Maka, kontrak kerja menjadi penting dan urgen dengan mempertimbangkan beberapa hal. Pertama; pemerintah/Kemen PAN-RB harus mengintegrasikan kebijakan GTT dengan undang-undang aparatur sipil negara (ASN) agar nasib tenaga honorer jelas. Pasalnya, dalam UU ASN tidak ada lagi istilah tenaga honorer. Dalam UU yang belum lama ini disahkan itu, pegawai pemerintah hanya ada dua jenis, yakni PNS dan pegawai pemerintah dengan perjanjian kerja (PPPK). Intinya, status GTT dihapus dan diganti PPPK. Kedua; penanganan tenaga honorer yang tidak diterima CPNS jika memenuhi persyaratan di masing-masing instansi, mereka bisa tetap bekerja.
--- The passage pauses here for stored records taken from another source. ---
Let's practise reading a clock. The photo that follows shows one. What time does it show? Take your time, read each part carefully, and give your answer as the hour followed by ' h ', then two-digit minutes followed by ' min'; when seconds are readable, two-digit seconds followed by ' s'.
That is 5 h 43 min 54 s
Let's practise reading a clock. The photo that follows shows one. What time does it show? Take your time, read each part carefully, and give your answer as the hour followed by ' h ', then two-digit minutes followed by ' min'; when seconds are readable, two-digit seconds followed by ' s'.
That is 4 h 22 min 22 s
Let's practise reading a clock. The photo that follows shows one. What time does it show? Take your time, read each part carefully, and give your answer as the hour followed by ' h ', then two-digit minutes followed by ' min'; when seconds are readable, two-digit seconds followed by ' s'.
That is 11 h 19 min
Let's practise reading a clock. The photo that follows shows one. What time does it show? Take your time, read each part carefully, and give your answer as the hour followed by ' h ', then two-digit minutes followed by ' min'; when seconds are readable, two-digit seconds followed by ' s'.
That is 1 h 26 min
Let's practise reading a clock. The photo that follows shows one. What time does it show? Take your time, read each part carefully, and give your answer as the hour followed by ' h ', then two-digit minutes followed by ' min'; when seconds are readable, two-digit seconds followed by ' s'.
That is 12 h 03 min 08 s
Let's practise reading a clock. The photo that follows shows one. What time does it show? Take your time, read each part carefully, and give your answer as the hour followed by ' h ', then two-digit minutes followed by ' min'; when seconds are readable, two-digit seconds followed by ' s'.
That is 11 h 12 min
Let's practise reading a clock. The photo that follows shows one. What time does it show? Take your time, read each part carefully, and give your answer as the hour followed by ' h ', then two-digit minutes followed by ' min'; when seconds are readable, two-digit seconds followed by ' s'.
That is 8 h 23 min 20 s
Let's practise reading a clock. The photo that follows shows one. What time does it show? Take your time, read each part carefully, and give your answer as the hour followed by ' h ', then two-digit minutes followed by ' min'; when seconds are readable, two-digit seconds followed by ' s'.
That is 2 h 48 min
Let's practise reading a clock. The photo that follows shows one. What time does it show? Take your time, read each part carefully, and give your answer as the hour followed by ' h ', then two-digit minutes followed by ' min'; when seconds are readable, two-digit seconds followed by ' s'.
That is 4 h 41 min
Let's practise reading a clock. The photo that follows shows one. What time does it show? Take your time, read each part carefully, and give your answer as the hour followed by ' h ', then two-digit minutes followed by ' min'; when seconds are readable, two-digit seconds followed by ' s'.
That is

Tetapi, Kemen PAN-RB meminta supaya mereka mendapatkan perlakuan seperti PNS, yakni mendapatkan gaji layak serta tunjangan sosial. Jika GTT tak mendapat gaji layak dan resmi seperti PNS, maka lebih baik mereka diangkat menjadi PPPK, bukan tenaga honorer. Ketiga; sampai saat ini masih banyak bupati/wali kota bahkan gubernur belum menemukan formula untuk GTT Semarang yang tak lolos CPNS. Maka, kontrak kerja bagi GTT harus segera direalisasikan, karena sistem kerja tenaga honorer bisa mengacu pada UU ASN. Dalam aturan itu pemerintah bisa membuat perjanjian kontrak kerja. Maka, sudah saatnya pemerintahan setempat se-Indonesia menerapkan sistem “kontrak kerja” bagi tenaga honorer. Keempat; dengan kontrak kerja sesuai UU ASN, pemerintah bisa menganggarkan dana dari APBD untuk gaji. Nasib tenaga honorer semakin jelas dan mendapat gaji layak daripada gaji GTT. Namun bagi GTT yang tidak mau mengikuti sistem kontrak kerja, mereka bisa mengikuti seleksi CPNS jalur umum.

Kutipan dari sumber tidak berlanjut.